A difícil comprovação
As relações sentimentais entre homem e mulher - ele criador, ela professora - não iam bem, já azedadas pelo gênio difícil do homem, afirmado por seus empregados e vizinhos. O casamento, sem filhos, já estava no desgastado 12º ano.
As relações intimas pareciam ser problemáticas e escassas porque - ao que a esposa confidenciara a suas colegas de magistério - o marido exigia primordialmente sexo anal.
Certo dia, numa desavença, o marido agrediu a esposa com uma toalha molhada enrolada - técnica que ele aprendera com um delegado de polícia amigo, com a garantia de que "não deixava marcas".
Decidida a acabar com o casamento, a mulher procurou, na manhã seguinte, um advogado e contou seu drama. Como não houvesse provas da agressão física da noite anterior, a ação de separação de corpos foi logo apresentada sob o fundamento da "exasperação dos limites do débito conjugal".
O juiz deferiu o pedido da mulher para que lhe fosse permitido abandonar o lar conjugal, recolhendo-se ela à residência dos pais, tradicional casal de importante cidade da fronteira.
No trintídio ingressou a ação principal - de separação judicial litigiosa - batendo na mesma tecla: a mulher formalmente recusava-se ao sexo anal, sustentando que "a tentativa de prática sodômica é justificativa para o rompimento do vínculo".

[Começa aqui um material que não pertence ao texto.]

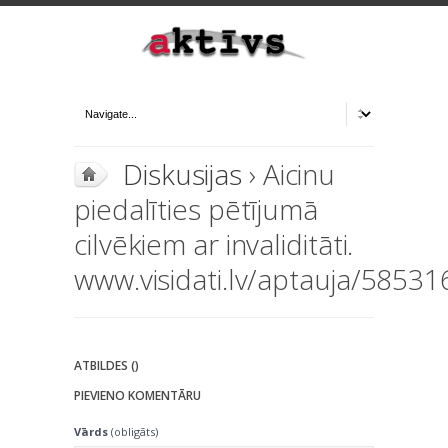
Diskusijas
› Aicinu
piedalīties pētījumā
cilvēkiem ar invaliditāti.
www.visidati.lv/aptauja/5853
ATBILDES ()
PIEVIENO KOMENTĀRU
Vārds
(obligāts)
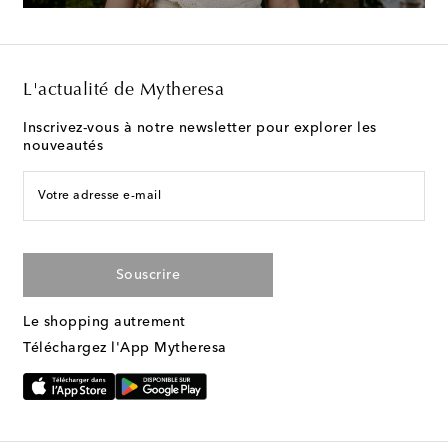
L'actualité de Mytheresa
Inscrivez-vous à notre newsletter pour explorer les
nouveautés
Votre adresse e-mail
Souscrire
Le shopping autrement
Téléchargez l'App Mytheresa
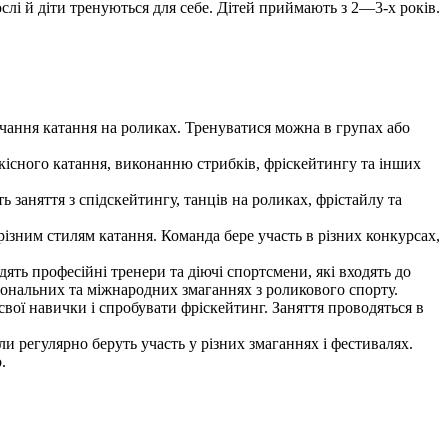
слі й діти тренуються для себе. Дітей приймають з 2—3-х років.
чання катання на роликах. Тренуватися можна в групах або
дкісного катання, виконанню стрибків, фріскейтингу та інших
 заняття з спідскейтингу, танців на роликах, фрістайлу та
різним стилям катання. Команда бере участь в різних конкурсах,
ять професійні тренери та діючі спортсмени, які входять до
аціональних та міжнародних змаганнях з роликового спорту.
вої навички і спробувати фріскейтинг. Заняття проводяться в
и регулярно беруть участь у різних змаганнях і фестивалях.
.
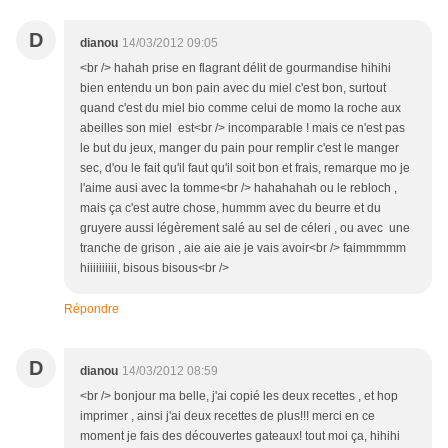
D
dianou
14/03/2012 09:05
<br /> hahah prise en flagrant délit de gourmandise hihihi
bien entendu un bon pain avec du miel c'est bon, surtout
quand c'est du miel bio comme celui de momo la roche aux
abeilles son miel est<br /> incomparable ! mais ce n'est pas
le but du jeux, manger du pain pour remplir c'est le manger
sec, d'ou le fait qu'il faut qu'il soit bon et frais, remarque mo je
l'aime ausi avec la tomme<br /> hahahahah ou le rebloch ,
mais ça c'est autre chose, hummm avec du beurre et du
gruyere aussi légèrement salé au sel de céleri , ou avec une
tranche de grison , aie aie aie je vais avoir<br /> faimmmmm
hiiiiiiiiii, bisous bisous<br />
Répondre
D
dianou
14/03/2012 08:59
<br /> bonjour ma belle, j'ai copié les deux recettes , et hop
imprimer , ainsi j'ai deux recettes de plus!!! merci en ce
moment je fais des découvertes gateaux! tout moi ça, hihihi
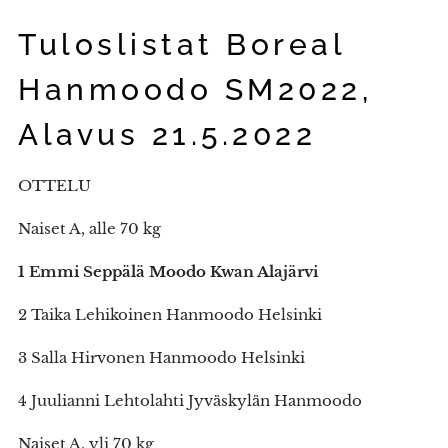
Tuloslistat Boreal
Hanmoodo SM2022,
Alavus 21.5.2022
OTTELU
Naiset A, alle 70 kg
1 Emmi Seppälä Moodo Kwan Alajärvi
2 Taika Lehikoinen Hanmoodo Helsinki
3 Salla Hirvonen Hanmoodo Helsinki
4 Juulianni Lehtolahti Jyväskylän Hanmoodo
Naiset A, yli 70 kg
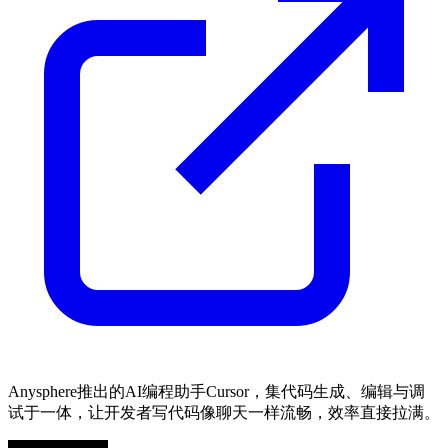
Anysphere推出的AI编程助手Cursor，集代码生成、编辑与调
试于一体，让开发者写代码像聊天一样流畅，效率直接拉满。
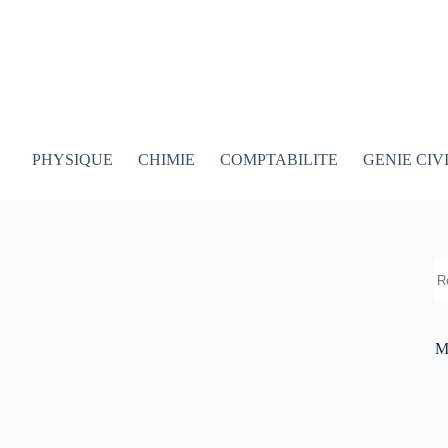
PHYSIQUE
CHIMIE
COMPTABILITE
GENIE CIV
R
M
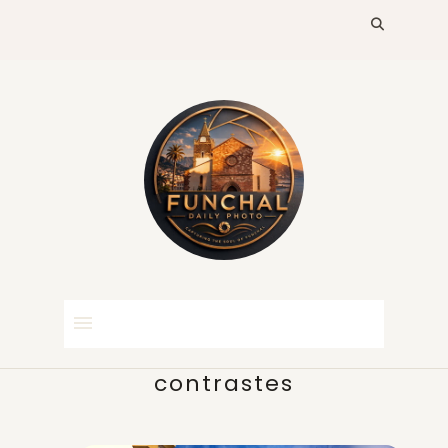
contrastes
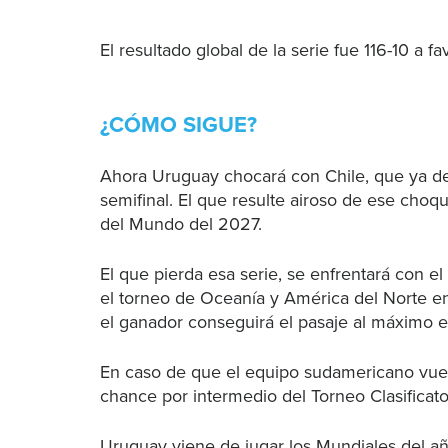
El resultado global de la serie fue 116-10 a f
¿CÓMO SIGUE?
Ahora Uruguay chocará con Chile, que ya dej
semifinal. El que resulte airoso de ese choqu
del Mundo del 2027.
El que pierda esa serie, se enfrentará con el
el torneo de Oceanía y América del Norte e
el ganador conseguirá el pasaje al máximo e
En caso de que el equipo sudamericano vuelv
chance por intermedio del Torneo Clasificator
Uruguay viene de jugar los Mundiales del a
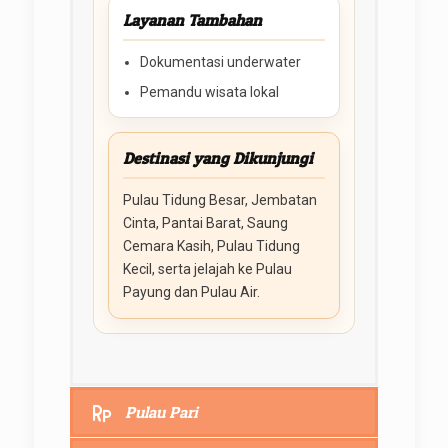
Layanan Tambahan
Dokumentasi underwater
Pemandu wisata lokal
Destinasi yang Dikunjungi
Pulau Tidung Besar, Jembatan
Cinta, Pantai Barat, Saung
Cemara Kasih, Pulau Tidung
Kecil, serta jelajah ke Pulau
Payung dan Pulau Air.
Pulau Pari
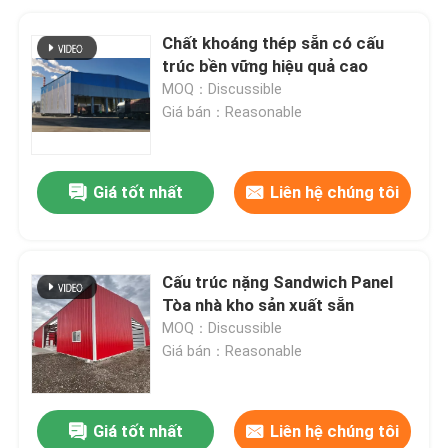
Chất khoáng thép sẵn có cấu
trúc bền vững hiệu quả cao
MOQ：Discussible
Giá bán：Reasonable
Giá tốt nhất
Liên hệ chúng tôi
Cấu trúc nặng Sandwich Panel
Tòa nhà kho sản xuất sẵn
MOQ：Discussible
Giá bán：Reasonable
Giá tốt nhất
Liên hệ chúng tôi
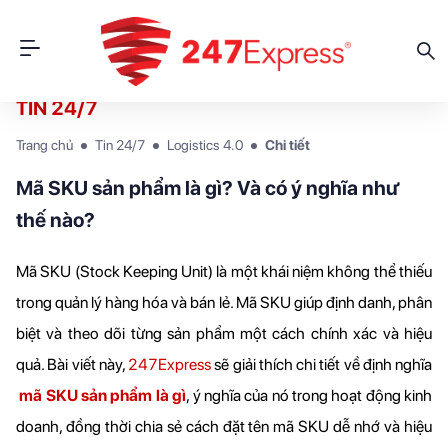
TIN 24/7
Trang chủ
Tin 24/7
Logistics 4.0
Chi tiết
Mã SKU sản phẩm là gì? Và có ý nghĩa như
thế nào?
Mã SKU (Stock Keeping Unit) là một khái niệm không thể thiếu 
trong quản lý hàng hóa và bán lẻ. Mã SKU giúp định danh, phân 
biệt và theo dõi từng sản phẩm một cách chính xác và hiệu 
quả. Bài viết này, 
247Express
 sẽ giải thích chi tiết về định nghĩa
mã SKU sản phẩm là gì
, ý nghĩa của nó trong hoạt động kinh 
doanh, đồng thời chia sẻ cách đặt tên mã SKU dễ nhớ và hiệu 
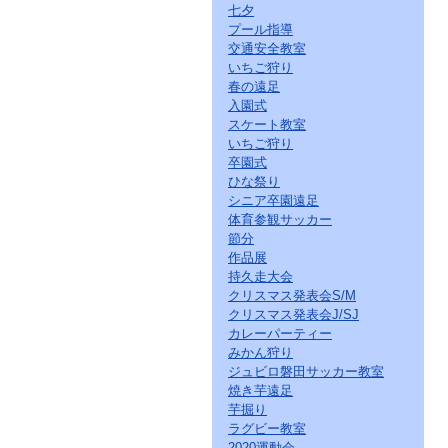
七夕
プール指導
交通安全教室
いちご狩り
春の遠足
入園式
スケート教室
いちご狩り
卒園式
ひな祭り
シニア卒園遠足
体育参観サッカー
節分
作品展
持久走大会
クリスマス発表会S/M
クリスマス発表会J/SJ
カレーパーティー
みかん狩り
ジュビロ磐田サッカー教室
焼き芋遠足
芋掘り
ラグビー教室
2020運動会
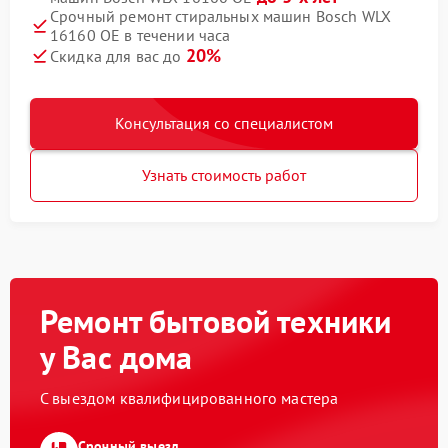
Срочный ремонт стиральных машин Bosch WLX
16160 OE в течении часа
20%
Скидка для вас до
Консультация со специалистом
Узнать стоимость работ
Ремонт бытовой техники
у Вас дома
С выездом квалифицированного мастера
Срочный выезд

O marido foi citado, contestou (negando o fato nuclear) e apresentou reconvenção, dizendo que, ele sim, "desejava a dissolução do vínculo conjugal porque a mulher perdera a vontade do legítimo e saudável sexo conjugal definido pelos melhores parâmetros religiosos".
Foram pedidas prova pericial (pela autora) e testemunhal (por ambas as partes). Como o caso virara ´frisson´ na comunidade -, na expectativa de liquidar o caso e acabar com o ´tititi´ social, o magistrado designou data próxima para a audiência. Nela tomou os depoimentos, ouviu as testemunhas e expressou sua convicção: "a prova pericial é completamente dispensável".
E na mesma audiência sentenciou, dando pela procedência da ação e improcedência da reconvenção. O varão apelou.
O relator desceu às minúcias e discorreu sobre "os limites do débito conjugal". No voto, não deixou por menos: "o coito anal, embora inserido dentro da mecânica sexual, não integra o debito conjugal, porque este se destina à procriação".
O revisor complementou: "a mulher somente não está sujeita a outras formas de satisfação sexual, que violentem sua integridade física e seus princípios morais. O relacionamento sexual pressupõe a cópula vagínica".
O vogal lembrou que esse tipo extra de relacionamento íntimo era de difícil comprovação, ainda mais que o juiz de primeiro grau - para poupar a mulher de constrangimentos - indeferira a prova pericial, julgando logo o feito. Assim, ponderou, "cassar a sentença e reabrir a instrução, para a realização de perícia, seria penoso para todos".
Em regime de discussão, o colegiado chegou ao consenso e formatou o acórdão: "a mulher que acusou o marido de assédio sexual no sentido de que cedesse à pratica da sodomia, e não demonstrou o alegado, reconhecidamente de difícil comprovação, assume os ônus da acusação que fez sem nada provar".
Lembrando que "a prova, nos termos do artigo 333 , inc. I , do CPC , incumbe a quem alega", o julgado deu pela procedência da ação ajuizada pela mulher e também da reconvenção oferecida pelo varão.
A ementa teve dois comandos. Primeiro: a culpa do homem pelos maus tratos, evidenciada pela prova testemunhal. Segundo: a injúria grave cometida pela mulher ao, sem provar, imputar ao marido a suposta prática de sodomia. Assim, a conclusão foi de "culpa recíproca".
Na cidade interiorana, os ex-consortes - protagonistas do polêmico caso - já ingressaram em seus respectivos segundos casamentos.